British Indian spy gets support from celebs to become face of new UK currency note
- Country:
- India
- United Kingdom
Over 200 celebrities, politicians and cultural leaders, including British Indian actors Meera Syal and comedian Sanjeev Bhaskar, on Sunday launched a campaign demanding a historic ethnic minority figure should feature on the redesigned 50-pound currency notes, set for printing in 2020.
The British-Indian World War II woman spy and a descendant of Tipu Sultan Noor Inayat Khan, who spied for the British against the Nazis in France, is among the choices, as they mount pressure on the Bank of England to ensure that the redesigned note, set for printing in 2020, reflects "modern multicultural Britain".
In an open letter to 'The Sunday Times', the campaigners, including artists and politicians noted: "Ethnic minority communities represent 14 per cent of the British population.
"We do not lack candidates, and arguably their achievements were the greater for having been made at a time when many careers and were effectively closed to them, whether through colonial rules, racism, or the legacy of slavery.
"However, no one from an ethnic minority has yet featured on a banknote".
Noor, a daughter of Indian Sufi saint Hazrat Inayat Khan, was killed by the Nazis during World War II.

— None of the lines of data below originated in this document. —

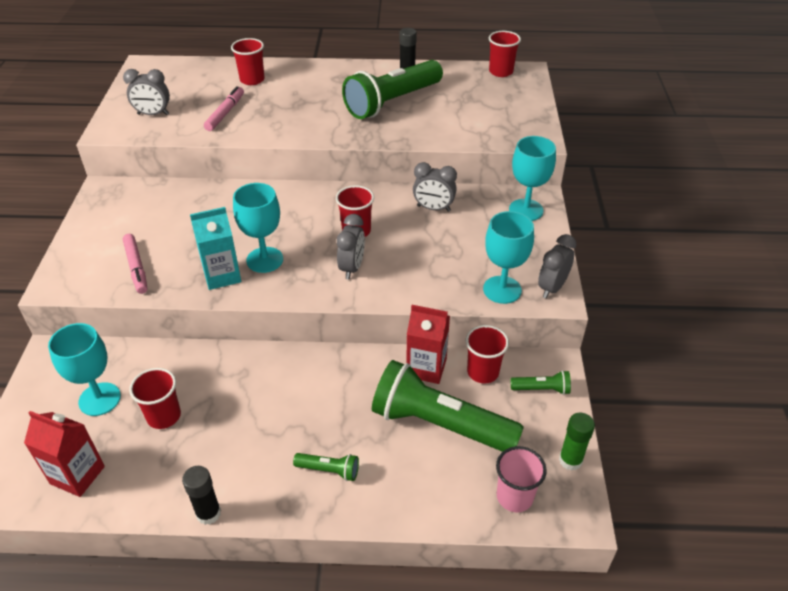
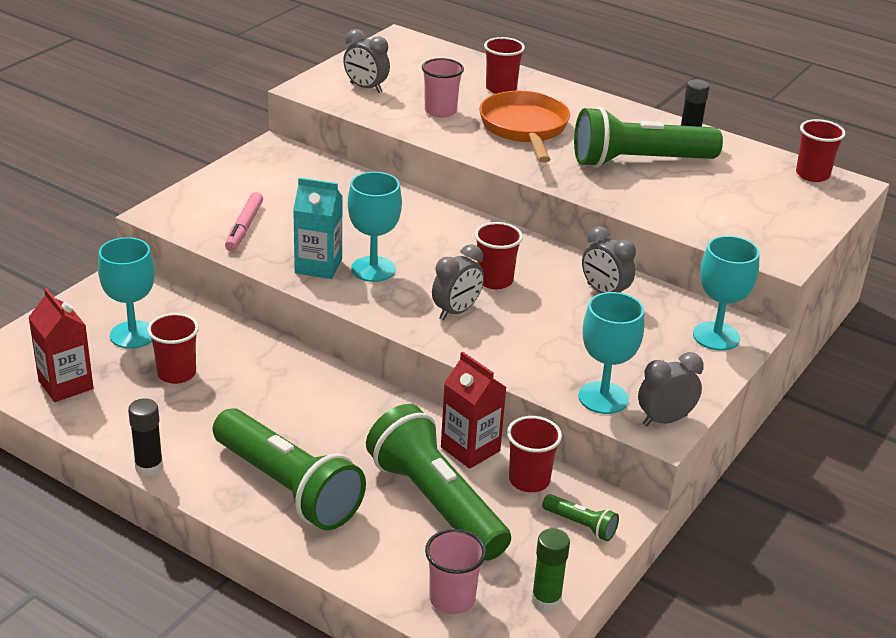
camera: 30 degrees right, 10 degrees down
(225, 113) = (440, 111): pink marker -> pink cup
(296, 105) = (525, 128): none -> orange pan
(329, 470) = (287, 487): green flashlight -> green flashlight, size x2.39

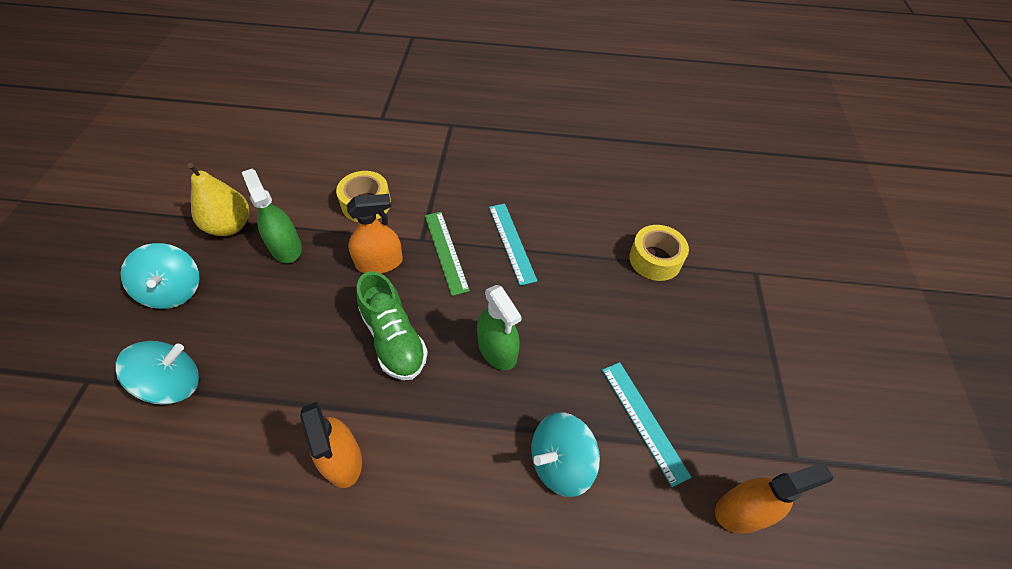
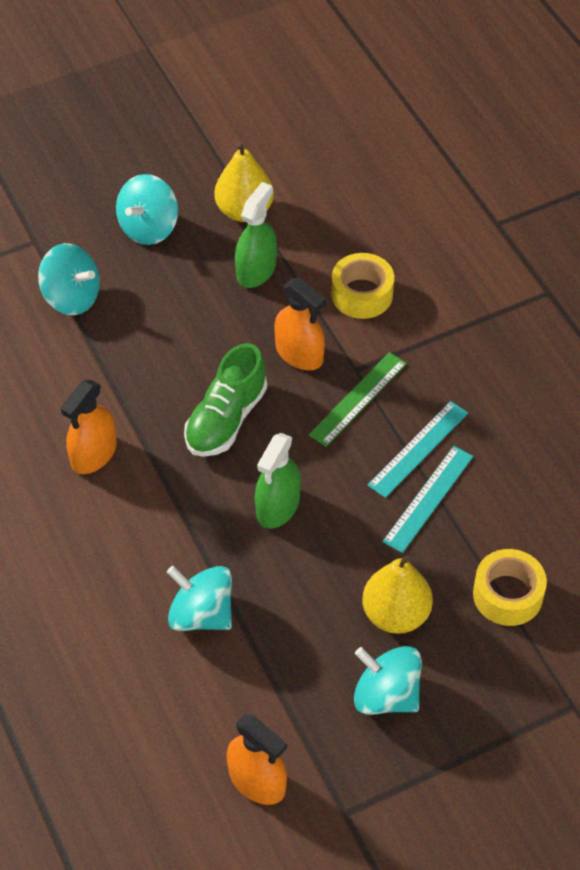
camera: 60 degrees right, 0 degrees up
(636, 328) = (395, 614): none -> yellow pear
(644, 420) = (292, 664): turquoise ruler -> turquoise ruler (428, 498)
(701, 372) = (386, 695): none -> turquoise spinning top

She had emerged a frontrunner of an online campaign to become the first ethnic minority British woman to be honoured as the face of the new currency a few months ago.
However, the Bank of England went on to open the public nominations for a British scientist to feature on the note.
Indian physicist and physiologist Sir Jagadish Chandra Bose emerged as one of the names on an initial long-list of hundreds of nominees, which included the likes of computing pioneers Alan Turing and Ada Lovelace, telephone inventor Alexander Graham Bell and physicist Stephen Hawking.
However, the campaigners' latest intervention stresses that a member of Britain's ethnic minority population is yet to be featured on a banknote.
"Changing this would send a message that the contribution of ethnic minorities to Britain's history, culture and economy is recognised and valued. What better representation of 'global Britain' could there be," the question.
Besides Noor Inayat Khan, some of the other suggestions include Crimean War nurse Mary Seacole, composer and writer Ignatius Sancho, who fought to end the slave trade and became the first black person to vote in a British election, and John Edmonstone, a freed slave from Guyana who taught Charles Darwin taxidermy in Edinburgh.
Meanwhile, nominations for the new polymer note closed on Friday and the Bank of England's Banknote Character Advisory Committee is set to consider all the names before Bank of England governor Mark Carney announces a final decision next year.
Steam engine pioneers James Watt and Matthew Boulton appear on the current GBP 50 note, issued in 2011.
The new 50-pound note will be the final redesigned note to go into circulation after notes in the denomination of 5 and 10 have already been reissued in polymer.
The new 20-pound polymer note will go into circulation from 2020.